For each entry, restate it word for word while omitting any image it holds.

* Dataset entries

┌──

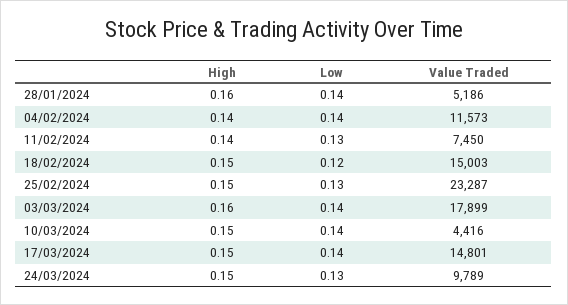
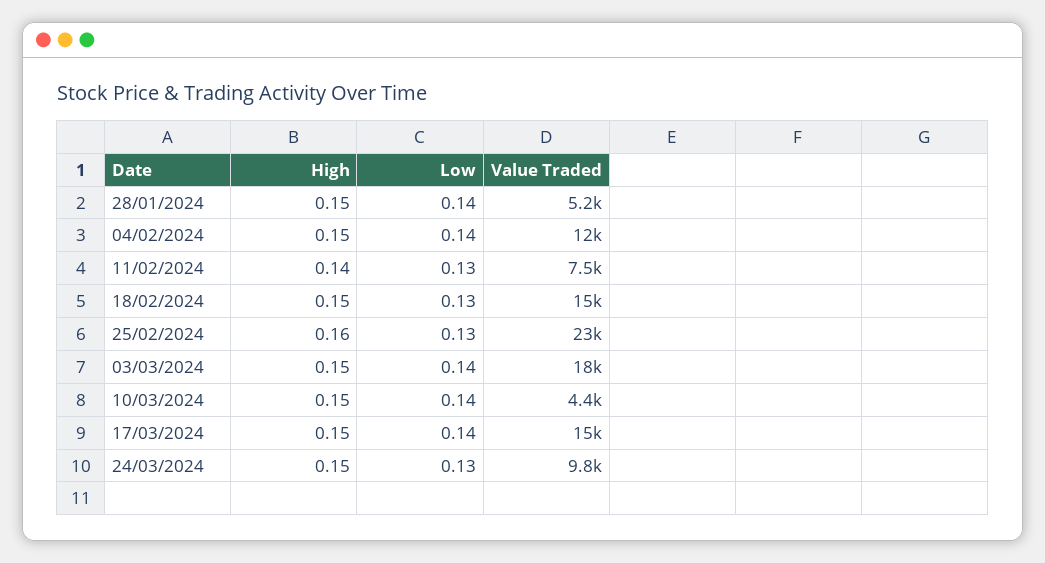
  {
    "High": {
-     "28/01/2024": 0.16,
+     "28/01/2024": 0.15,
-     "04/02/2024": 0.14,
+     "04/02/2024": 0.15,
      "11/02/2024": 0.14,
      "18/02/2024": 0.15,
-     "25/02/2024": 0.15,
+     "25/02/2024": 0.16,
-     "03/03/2024": 0.16,
+     "03/03/2024": 0.15,
      "10/03/2024": 0.15,
      "17/03/2024": 0.15,
      "24/03/2024": 0.15
    },
    "Low": {
      "28/01/2024": 0.14,
      "04/02/2024": 0.14,
      "11/02/2024": 0.13,
-     "18/02/2024": 0.12,
+     "18/02/2024": 0.13,
      "25/02/2024": 0.13,
      "03/03/2024": 0.14,
      "10/03/2024": 0.14,
      "17/03/2024": 0.14,
      "24/03/2024": 0.13
    },
    "Value Traded": {
      "28/01/2024": 5186,
      "04/02/2024": 11573,
      "11/02/2024": 7450,
      "18/02/2024": 15003,
      "25/02/2024": 23287,
      "03/03/2024": 17899,
      "10/03/2024": 4416,
      "17/03/2024": 14801,
      "24/03/2024": 9789
    }
  }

└──

* Reply to the exercise
  {
    "High": {
-     "28/01/2024": 0.16,
+     "28/01/2024": 0.15,
-     "04/02/2024": 0.14,
+     "04/02/2024": 0.15,
      "11/02/2024": 0.14,
      "18/02/2024": 0.15,
-     "25/02/2024": 0.15,
+     "25/02/2024": 0.16,
-     "03/03/2024": 0.16,
+     "03/03/2024": 0.15,
      "10/03/2024": 0.15,
      "17/03/2024": 0.15,
      "24/03/2024": 0.15
    },
    "Low": {
      "28/01/2024": 0.14,
      "04/02/2024": 0.14,
      "11/02/2024": 0.13,
-     "18/02/2024": 0.12,
+     "18/02/2024": 0.13,
      "25/02/2024": 0.13,
      "03/03/2024": 0.14,
      "10/03/2024": 0.14,
      "17/03/2024": 0.14,
      "24/03/2024": 0.13
    },
    "Value Traded": {
      "28/01/2024": 5186,
      "04/02/2024": 11573,
      "11/02/2024": 7450,
      "18/02/2024": 15003,
      "25/02/2024": 23287,
      "03/03/2024": 17899,
      "10/03/2024": 4416,
      "17/03/2024": 14801,
      "24/03/2024": 9789
    }
  }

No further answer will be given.